Me neither. And I’ve been on the job for almost 30 years.

They believe you should file a flight plan

Probably depends on the country. Only this week I have learnt from this very forum that under SERA a flight plan is required for every flight in controlled airspace… So your guys are ahead of me in that respect!

They have never used safteycom

What on Earth is that?

Unless they are told which runway is in use they can’t figure out which one to use.

Around here this would be beacuse flying from untowered airfields is verboten.

They land and take off with a tailwind.

Me too, as long as it is within permissible limts. Now where’s the problem with that?

They have never filled an aircraft with fuel

Me neither, at least as far as Jet A1 is concerned. And I’ve burn’t many tons of it…

They have no idea what type of oil to put in. Or even know how to put oil in.

At my school this is done by the contracted refuelers or by our maintenance. Students always made a big mess of it when topping up the oil (or filled in too much) so the owner does not want them do it. Which I can understand pretty well. Some things are better trained on the job – and this is what the supervision phase is for.

They have never flown into or out of a grass airfield – because they were trained to be airline pilots.

We also don’t do grass airfields. But not because of the instructors (some of which are airline pilots, others are not) but again because the owner does not want us to. His flying school, his aeroplanes, his rules. Again, nothing to do with EASA.

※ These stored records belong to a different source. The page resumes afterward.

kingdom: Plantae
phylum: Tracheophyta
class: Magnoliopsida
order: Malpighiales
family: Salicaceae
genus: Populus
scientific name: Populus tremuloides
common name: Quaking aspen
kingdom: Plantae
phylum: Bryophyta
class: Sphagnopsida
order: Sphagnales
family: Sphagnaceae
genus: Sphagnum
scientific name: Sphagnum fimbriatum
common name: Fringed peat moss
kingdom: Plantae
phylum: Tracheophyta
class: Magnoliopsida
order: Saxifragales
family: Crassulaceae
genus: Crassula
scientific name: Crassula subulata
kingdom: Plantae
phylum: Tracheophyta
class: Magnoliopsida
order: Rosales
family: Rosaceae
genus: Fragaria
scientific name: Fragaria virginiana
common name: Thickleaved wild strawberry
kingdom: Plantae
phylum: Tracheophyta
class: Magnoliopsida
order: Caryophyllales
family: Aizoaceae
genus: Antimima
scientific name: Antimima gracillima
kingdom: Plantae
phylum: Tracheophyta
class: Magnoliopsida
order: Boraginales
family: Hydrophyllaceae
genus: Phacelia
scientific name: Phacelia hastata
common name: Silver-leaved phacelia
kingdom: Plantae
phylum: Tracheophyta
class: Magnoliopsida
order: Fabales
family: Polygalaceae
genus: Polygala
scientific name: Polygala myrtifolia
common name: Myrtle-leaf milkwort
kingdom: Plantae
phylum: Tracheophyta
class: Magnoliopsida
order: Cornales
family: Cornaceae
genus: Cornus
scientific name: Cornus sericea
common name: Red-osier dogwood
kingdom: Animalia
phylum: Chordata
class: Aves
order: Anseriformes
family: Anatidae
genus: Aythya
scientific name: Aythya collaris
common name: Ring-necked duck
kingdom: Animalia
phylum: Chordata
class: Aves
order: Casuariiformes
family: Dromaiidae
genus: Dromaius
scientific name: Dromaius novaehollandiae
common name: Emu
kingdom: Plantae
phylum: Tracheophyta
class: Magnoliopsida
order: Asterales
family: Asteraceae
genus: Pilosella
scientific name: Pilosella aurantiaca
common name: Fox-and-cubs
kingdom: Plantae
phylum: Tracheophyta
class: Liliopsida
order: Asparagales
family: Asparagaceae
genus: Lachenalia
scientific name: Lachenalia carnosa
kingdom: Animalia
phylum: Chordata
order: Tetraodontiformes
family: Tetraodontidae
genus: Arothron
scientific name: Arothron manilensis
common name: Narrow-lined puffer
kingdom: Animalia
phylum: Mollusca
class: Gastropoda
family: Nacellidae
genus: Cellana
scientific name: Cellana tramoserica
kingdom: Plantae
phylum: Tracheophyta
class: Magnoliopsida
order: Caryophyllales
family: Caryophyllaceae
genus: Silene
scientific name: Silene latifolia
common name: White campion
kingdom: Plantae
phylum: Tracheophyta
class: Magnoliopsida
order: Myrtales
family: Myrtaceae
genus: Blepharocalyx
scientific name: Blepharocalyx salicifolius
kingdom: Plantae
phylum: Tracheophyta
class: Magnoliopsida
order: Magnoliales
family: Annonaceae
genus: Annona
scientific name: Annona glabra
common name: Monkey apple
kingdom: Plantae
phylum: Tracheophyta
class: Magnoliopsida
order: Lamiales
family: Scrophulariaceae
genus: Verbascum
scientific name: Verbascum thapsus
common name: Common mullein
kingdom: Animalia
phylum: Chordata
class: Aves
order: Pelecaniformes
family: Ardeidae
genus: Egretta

And the one that annoys me more than anything else is they use aileron rather than rudder during the take off roll to remain straight – WTF

But that must be an individual thing… even your “airline pilot” instructors certainly don’t teach them to do that!

Last Edited by what_next at 17 Mar 11:41
EDDS - Stuttgart

what_next wrote:

Me neither. And I’ve been on the job for almost 30 years.

Do you never land at somewhere like Lyon Bron out of hours?